Exactly those lines from the one with "left eye: (165, 97)" through the end of the listing below must be returned, and nothing else.

▸ **Data to examine**
# # # # #

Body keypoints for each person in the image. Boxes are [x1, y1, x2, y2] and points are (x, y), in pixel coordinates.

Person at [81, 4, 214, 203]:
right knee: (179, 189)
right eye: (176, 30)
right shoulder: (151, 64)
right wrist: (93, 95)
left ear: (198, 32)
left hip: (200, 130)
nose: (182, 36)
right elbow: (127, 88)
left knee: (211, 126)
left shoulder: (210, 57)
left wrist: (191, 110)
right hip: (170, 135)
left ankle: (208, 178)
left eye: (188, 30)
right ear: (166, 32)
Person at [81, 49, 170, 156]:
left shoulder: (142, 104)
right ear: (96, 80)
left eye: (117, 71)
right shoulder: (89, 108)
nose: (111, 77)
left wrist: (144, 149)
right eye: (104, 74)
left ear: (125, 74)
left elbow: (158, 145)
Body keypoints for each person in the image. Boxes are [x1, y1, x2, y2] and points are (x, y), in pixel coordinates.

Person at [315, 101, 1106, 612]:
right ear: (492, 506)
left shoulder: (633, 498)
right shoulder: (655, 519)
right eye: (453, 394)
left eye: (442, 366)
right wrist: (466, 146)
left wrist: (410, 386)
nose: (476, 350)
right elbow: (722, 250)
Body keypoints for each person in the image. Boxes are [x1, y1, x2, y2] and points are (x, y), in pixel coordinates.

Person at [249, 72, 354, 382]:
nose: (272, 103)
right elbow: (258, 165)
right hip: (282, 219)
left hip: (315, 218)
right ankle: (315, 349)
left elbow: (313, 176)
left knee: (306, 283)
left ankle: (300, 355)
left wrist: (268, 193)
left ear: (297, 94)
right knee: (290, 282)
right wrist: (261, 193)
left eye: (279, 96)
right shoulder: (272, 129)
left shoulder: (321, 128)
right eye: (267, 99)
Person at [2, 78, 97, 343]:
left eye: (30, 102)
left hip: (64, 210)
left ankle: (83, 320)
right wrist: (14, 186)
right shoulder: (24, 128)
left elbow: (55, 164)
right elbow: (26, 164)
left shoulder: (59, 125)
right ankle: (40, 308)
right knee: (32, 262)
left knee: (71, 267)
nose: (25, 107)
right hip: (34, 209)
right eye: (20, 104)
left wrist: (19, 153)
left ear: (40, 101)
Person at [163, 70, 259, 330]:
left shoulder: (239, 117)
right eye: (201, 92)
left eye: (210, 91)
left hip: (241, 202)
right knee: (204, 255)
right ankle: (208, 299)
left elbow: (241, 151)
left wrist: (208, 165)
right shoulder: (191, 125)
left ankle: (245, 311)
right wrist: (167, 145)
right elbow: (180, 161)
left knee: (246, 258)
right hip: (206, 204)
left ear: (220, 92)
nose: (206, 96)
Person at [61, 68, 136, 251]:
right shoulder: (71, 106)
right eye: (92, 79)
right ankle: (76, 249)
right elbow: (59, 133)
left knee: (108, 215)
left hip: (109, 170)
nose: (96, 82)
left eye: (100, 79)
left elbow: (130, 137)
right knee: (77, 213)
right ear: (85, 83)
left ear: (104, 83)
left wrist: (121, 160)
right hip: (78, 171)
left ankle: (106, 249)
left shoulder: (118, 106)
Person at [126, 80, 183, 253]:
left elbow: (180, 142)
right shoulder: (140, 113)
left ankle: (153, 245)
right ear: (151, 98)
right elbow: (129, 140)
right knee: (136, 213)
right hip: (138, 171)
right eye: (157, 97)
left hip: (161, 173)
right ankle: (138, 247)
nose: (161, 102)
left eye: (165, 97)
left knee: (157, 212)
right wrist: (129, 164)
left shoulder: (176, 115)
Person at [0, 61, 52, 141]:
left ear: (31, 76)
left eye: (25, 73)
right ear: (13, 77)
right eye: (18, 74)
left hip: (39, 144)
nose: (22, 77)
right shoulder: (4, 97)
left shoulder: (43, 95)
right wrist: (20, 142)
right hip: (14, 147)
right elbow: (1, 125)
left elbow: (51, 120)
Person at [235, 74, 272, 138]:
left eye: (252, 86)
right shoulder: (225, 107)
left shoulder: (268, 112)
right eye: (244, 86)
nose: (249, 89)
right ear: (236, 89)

# # # # #

▸ **Written answer**
left eye: (165, 97)
left knee: (157, 212)
right wrist: (129, 164)
left shoulder: (176, 115)
Person at [0, 61, 52, 141]:
left ear: (31, 76)
left eye: (25, 73)
right ear: (13, 77)
right eye: (18, 74)
left hip: (39, 144)
nose: (22, 77)
right shoulder: (4, 97)
left shoulder: (43, 95)
right wrist: (20, 142)
right hip: (14, 147)
right elbow: (1, 125)
left elbow: (51, 120)
Person at [235, 74, 272, 138]:
left eye: (252, 86)
right shoulder: (225, 107)
left shoulder: (268, 112)
right eye: (244, 86)
nose: (249, 89)
right ear: (236, 89)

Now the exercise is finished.